CANADA FX DEBT-C$ softens on Fed comments, oil supports
* C$ closes at C$0.9797 to the U.S. dollar, or $1.0207
* Bonds firmer across curve, tracking U.S. Treasuries
By Solarina Ho
TORONTO, June 8 (Reuters) - Canada's dollar softened against its U.S. counterpart on Wednesday as dovish comments by the Federal Reserve and risk aversion lessened the currency's appeal, but a rise in crude prices helped cushion some of weakness.
Oil prices jumped after OPEC failed to reach a deal to increase output, raising fears of supply shortages later this year that could fuel another price rally. Canada is the main energy supplier to the United States and the currency is often sensitive to movements in crude prices. [O/R]
"Like all currencies, it's taken a bit of a hit, as we've got some risk aversion going on. Lack of risk appetite seems to be a common theme recently," said Mark Chandler, head of Canadian fixed income and currency strategy at RBC Capital Markets.
"Compared to other currencies outside of (the U.S. dollar) though it's holding in reasonably well. One of the factors may be that oil prices got a bit of a boost as OPEC couldn't come to any agreement."
Fed Chairman Ben Bernanke acknowledged on Tuesday that the economy in the United States -- the destination for most Canadian exports -- has slowed, but offered no hints of further monetary easing. [ID:nN07142566]
"The thing that I'm taking out of it is he's saying inflation is going to be temporary," said John Curran, senior vice president at CanadianForex, a commercial foreign exchange dealing firm.
"If they're not going to raise interest rates, neither is Canada because we can't get too far ahead the States."
Higher interest rates tend to support currencies by attracting international capital flows. A recent poll showed Canada's central bank is expected by many to resume its rate hike campaign in September. <CA/POLL>
The currency CAD=D4 finished the session at C$0.9797 to the U.S. dollar, or $1.0207, down from Tuesday's North American finish of C$0.9755 to the U.S. dollar, or $1.0251.

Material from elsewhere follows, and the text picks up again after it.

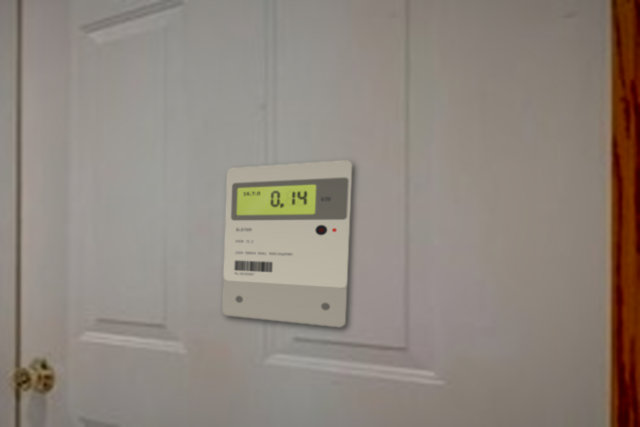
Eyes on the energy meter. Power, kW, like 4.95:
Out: 0.14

A report on Wednesday showed Canadian housing starts rose in May to a slightly higher than expected seasonally adjusted annual rate of 183,600 units, boosted by a pickup in multiunit buildings like condominiums, but analysts said the numbers were not sufficiently dramatic to drive the currency. [CAHSTA=ECI]

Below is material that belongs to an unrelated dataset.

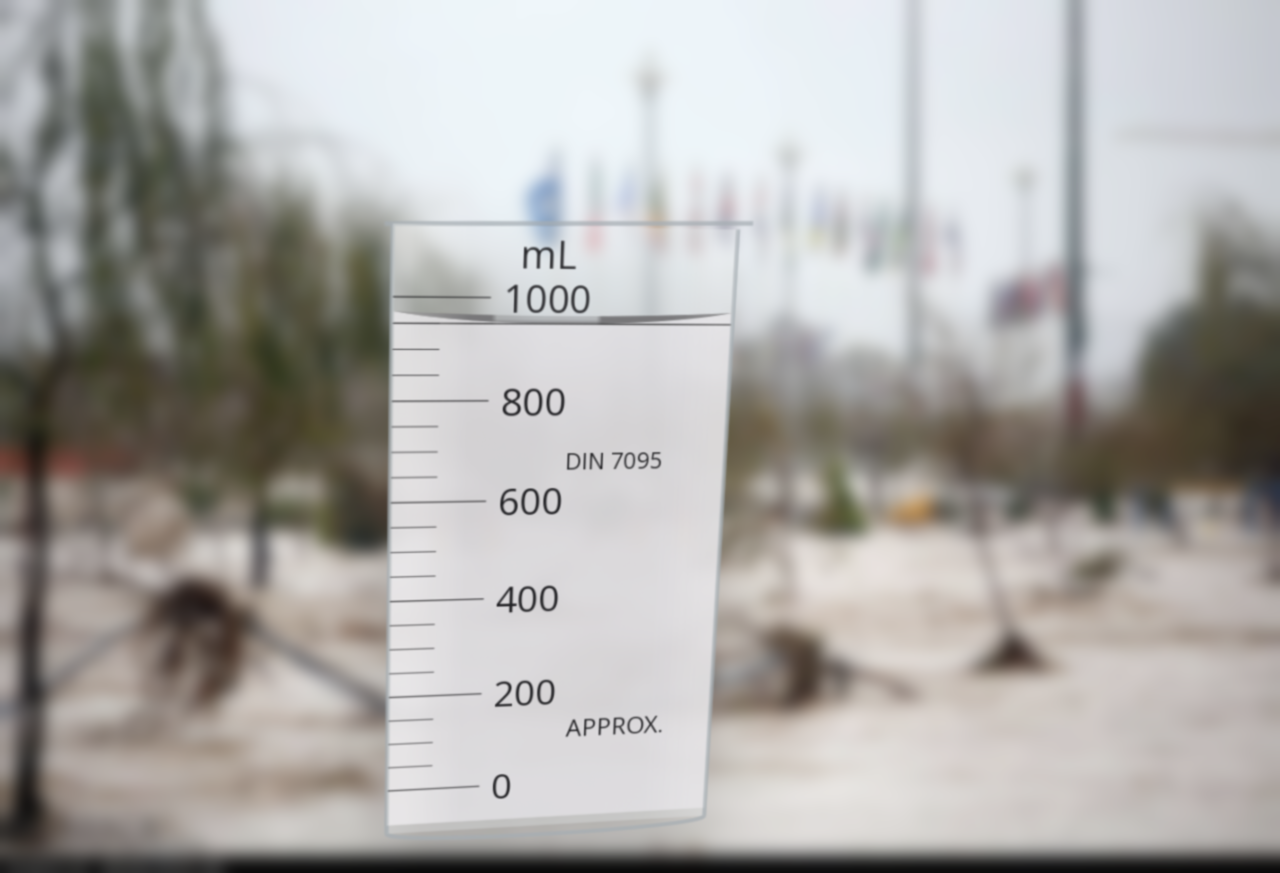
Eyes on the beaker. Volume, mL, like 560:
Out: 950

With analysts like Curran calling much of Canada's economic data "mediocre at best", investors are now focused on Friday's employment numbers. ECONCA
"People are keeping their powder dry for Friday's (job) number... You see a lousy number on Friday, we'll be trading on a C$0.9900 handle for sure," he said.
Chandler said that even with a good employment report investors will still wonder how markets will perform once quantitative easing is over in the United States.
"Any relief, even if we get good domestic data, the risk backdrop may not be all that beneficial for the Canadian dollar," said Chandler.
Canadian bond prices were firmer across the curve, tracking a rally in U.S. treasuries after Bernanke's comments. [US/]
The two-year bond CA2YT=RR was up 2.5 Canadian cents to yield 1.432 percent, while the 10-year bond CA10YT=RR added 19 Canadian cents to yield 3.009 percent.